The Employee of the Year Award is named in honor of Joe Trusso, a former Chautauqua County legislator who served on TRC’s board of directors for 38 years. Trusso died last year, so two of his relatives who happen to work for The Resource Center – niece Resa Rosen-Murray and daughter-in-law Donna Trusso – were on hand to reminisce about Trusso and to help present the award to Jermain during TRC’s 34th annual Employee Service Recognition Luncheon.
The Resource Center’s other major employee honor is the Norma J. Smith Award. It is presented to a non-supervisory staff member who has excelled in providing direct support to people with intellectual and developmental disabilities. The award was given to Williamson, who has worked for TRC since 1989 and is a direct support professional lead at the day habilitation program on Fluvanna Avenue in Jamestown.
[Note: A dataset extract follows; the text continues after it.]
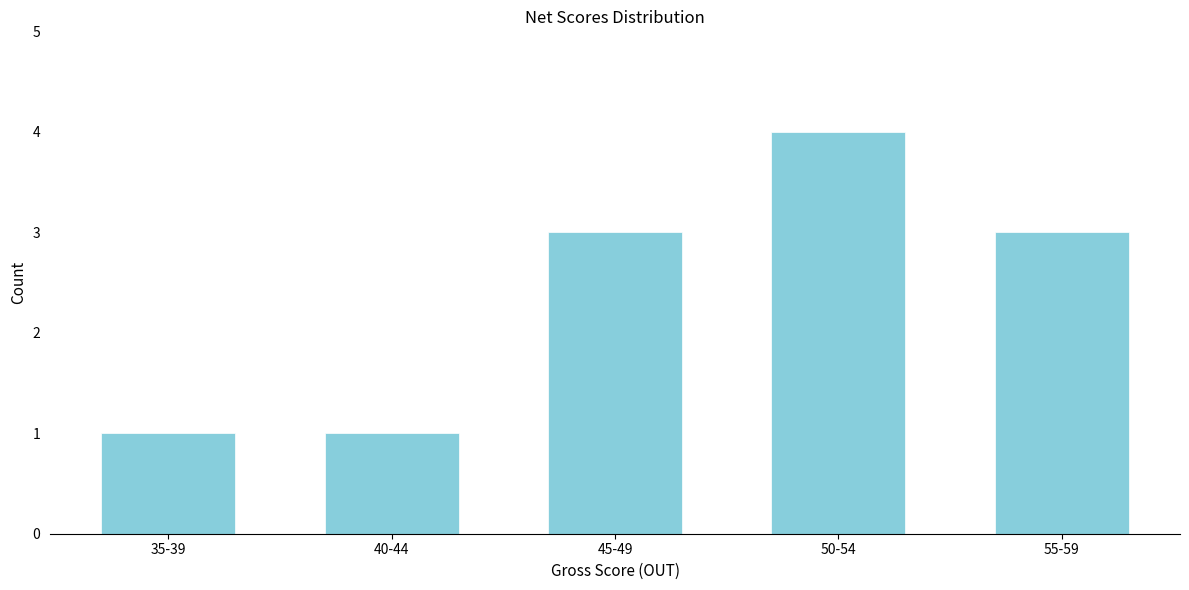

Reading right to left, what are all the values shown in this chart?

3	4	3	1	1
“Karen leads her team with excellence and is truly dedicated to improving the lives of those who receive services from us,” said her supervisor, Autumn Wilson. “Karen has the ability to look at the big picture and see possibilities instead of barriers. Her experience has given her wisdom to know that things don’t always improve overnight, but with diligence and caring the possibilities are endless.”
Wilson said that the efforts of Williamson and her team have led to a number of successful outcomes. She cited the experiences of two people in the day program who have gone from being withdrawn and occasionally aggressive, to now enjoying happy lives.
“Karen believes that all people should be treated equally and that any dream can be achieved with the right supports,” Wilson said. “Her positivity and obvious caring are credit to for the success of these individuals to be able to make friends and enjoy new experiences. Karen is a perfect example of a direct support professional who is dedicated to enhancing the quality of life for persons receiving services from The Resource Center.”
The award was created in memory of the late Norma Smith, who worked as a direct support professional at The Resource Center from 1983 to 1991.